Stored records

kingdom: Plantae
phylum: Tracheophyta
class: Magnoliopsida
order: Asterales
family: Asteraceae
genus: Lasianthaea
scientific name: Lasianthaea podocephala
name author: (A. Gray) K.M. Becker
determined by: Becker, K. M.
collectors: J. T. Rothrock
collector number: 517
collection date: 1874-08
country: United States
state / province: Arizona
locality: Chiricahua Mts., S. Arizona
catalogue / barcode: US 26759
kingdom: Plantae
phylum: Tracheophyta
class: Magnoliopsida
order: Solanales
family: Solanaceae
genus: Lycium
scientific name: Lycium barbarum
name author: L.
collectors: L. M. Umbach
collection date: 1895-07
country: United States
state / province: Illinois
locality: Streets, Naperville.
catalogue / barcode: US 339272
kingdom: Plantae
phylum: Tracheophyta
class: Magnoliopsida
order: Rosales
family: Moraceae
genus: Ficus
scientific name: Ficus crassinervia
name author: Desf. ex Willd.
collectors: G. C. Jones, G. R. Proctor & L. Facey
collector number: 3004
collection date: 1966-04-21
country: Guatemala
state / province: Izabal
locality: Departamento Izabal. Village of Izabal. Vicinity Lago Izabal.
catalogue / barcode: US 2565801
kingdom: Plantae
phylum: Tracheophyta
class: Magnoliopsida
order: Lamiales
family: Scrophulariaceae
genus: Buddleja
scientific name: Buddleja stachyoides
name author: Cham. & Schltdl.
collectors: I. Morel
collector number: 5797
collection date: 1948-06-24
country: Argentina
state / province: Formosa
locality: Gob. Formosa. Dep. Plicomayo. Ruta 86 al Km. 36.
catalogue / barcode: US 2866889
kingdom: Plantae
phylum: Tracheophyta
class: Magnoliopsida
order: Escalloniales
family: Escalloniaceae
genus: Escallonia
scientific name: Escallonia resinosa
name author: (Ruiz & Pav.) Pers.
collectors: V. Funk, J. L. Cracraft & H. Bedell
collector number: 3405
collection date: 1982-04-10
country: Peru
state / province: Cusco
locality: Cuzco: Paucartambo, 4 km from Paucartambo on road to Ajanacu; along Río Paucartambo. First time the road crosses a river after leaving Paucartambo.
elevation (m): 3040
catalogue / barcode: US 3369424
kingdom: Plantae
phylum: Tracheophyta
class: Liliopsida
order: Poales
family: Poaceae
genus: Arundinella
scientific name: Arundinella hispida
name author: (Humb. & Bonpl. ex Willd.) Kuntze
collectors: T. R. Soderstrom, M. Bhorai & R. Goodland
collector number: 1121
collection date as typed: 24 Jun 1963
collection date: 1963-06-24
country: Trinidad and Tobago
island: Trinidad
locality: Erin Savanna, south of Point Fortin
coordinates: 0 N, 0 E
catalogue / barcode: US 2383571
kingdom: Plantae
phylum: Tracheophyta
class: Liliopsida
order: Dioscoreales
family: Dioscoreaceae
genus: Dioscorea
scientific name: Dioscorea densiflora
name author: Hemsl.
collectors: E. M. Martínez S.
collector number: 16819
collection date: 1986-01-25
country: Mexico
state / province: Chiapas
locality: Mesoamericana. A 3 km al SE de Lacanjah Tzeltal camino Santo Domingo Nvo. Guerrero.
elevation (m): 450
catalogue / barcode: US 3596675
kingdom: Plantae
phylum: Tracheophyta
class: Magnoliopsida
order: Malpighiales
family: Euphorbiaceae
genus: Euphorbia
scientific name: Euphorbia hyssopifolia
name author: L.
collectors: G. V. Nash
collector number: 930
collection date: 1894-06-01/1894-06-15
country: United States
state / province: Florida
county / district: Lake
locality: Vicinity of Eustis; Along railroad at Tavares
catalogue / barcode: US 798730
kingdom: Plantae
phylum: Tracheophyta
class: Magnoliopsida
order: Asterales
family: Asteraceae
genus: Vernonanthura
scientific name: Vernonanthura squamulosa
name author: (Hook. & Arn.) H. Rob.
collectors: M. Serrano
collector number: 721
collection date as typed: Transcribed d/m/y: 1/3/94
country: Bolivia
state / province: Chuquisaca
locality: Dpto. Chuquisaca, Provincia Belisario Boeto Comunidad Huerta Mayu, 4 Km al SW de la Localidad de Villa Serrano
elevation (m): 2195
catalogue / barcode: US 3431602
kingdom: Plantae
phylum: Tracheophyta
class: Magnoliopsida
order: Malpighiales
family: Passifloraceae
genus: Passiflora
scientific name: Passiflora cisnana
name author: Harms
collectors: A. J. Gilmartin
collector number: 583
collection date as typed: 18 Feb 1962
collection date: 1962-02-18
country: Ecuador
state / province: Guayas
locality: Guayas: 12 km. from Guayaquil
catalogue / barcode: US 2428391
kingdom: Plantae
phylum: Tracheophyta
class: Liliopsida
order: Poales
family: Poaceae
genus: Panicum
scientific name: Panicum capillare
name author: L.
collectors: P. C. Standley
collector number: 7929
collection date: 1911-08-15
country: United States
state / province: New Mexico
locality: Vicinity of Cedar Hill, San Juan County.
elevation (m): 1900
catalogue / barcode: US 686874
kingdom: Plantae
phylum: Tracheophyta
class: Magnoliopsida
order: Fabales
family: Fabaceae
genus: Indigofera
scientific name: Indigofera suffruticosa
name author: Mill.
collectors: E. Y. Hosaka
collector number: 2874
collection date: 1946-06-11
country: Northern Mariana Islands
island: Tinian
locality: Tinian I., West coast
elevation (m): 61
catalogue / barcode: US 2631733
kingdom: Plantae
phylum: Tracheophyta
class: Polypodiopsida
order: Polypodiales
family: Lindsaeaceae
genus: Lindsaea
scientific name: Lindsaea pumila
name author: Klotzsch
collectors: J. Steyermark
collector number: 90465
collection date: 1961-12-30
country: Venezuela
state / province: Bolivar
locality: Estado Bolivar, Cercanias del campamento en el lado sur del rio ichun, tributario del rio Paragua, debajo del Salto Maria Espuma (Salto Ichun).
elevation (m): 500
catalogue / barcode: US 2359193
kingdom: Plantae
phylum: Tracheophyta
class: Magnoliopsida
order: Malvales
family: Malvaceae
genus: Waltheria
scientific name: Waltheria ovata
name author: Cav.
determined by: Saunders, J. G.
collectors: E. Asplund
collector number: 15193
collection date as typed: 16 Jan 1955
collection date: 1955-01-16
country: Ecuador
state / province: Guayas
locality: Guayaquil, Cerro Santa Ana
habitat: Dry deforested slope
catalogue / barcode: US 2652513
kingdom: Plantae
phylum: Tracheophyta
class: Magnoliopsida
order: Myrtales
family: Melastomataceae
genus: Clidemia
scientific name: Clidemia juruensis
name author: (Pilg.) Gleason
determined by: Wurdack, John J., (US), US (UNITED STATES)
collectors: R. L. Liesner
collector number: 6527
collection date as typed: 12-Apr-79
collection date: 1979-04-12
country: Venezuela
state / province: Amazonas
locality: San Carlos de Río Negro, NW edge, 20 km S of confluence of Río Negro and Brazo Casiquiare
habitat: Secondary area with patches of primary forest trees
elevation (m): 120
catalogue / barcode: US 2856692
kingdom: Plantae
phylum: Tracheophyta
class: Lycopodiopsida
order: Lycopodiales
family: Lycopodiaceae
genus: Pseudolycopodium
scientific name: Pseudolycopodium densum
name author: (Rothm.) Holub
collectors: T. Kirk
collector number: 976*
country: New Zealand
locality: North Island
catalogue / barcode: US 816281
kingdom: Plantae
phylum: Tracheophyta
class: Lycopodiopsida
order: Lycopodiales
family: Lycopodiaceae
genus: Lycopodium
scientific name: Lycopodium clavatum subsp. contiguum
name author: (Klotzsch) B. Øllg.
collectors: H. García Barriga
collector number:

## [EXERCISE GOAL]
Reproduce verbatim the lines from the one containing "habitat: Secondary area" through the end of the records, with both ends included.

## [EXERCISE OUTPUT]
habitat: Secondary area with patches of primary forest trees
elevation (m): 120
catalogue / barcode: US 2856692
kingdom: Plantae
phylum: Tracheophyta
class: Lycopodiopsida
order: Lycopodiales
family: Lycopodiaceae
genus: Pseudolycopodium
scientific name: Pseudolycopodium densum
name author: (Rothm.) Holub
collectors: T. Kirk
collector number: 976*
country: New Zealand
locality: North Island
catalogue / barcode: US 816281
kingdom: Plantae
phylum: Tracheophyta
class: Lycopodiopsida
order: Lycopodiales
family: Lycopodiaceae
genus: Lycopodium
scientific name: Lycopodium clavatum subsp. contiguum
name author: (Klotzsch) B. Øllg.
collectors: H. García Barriga
collector number:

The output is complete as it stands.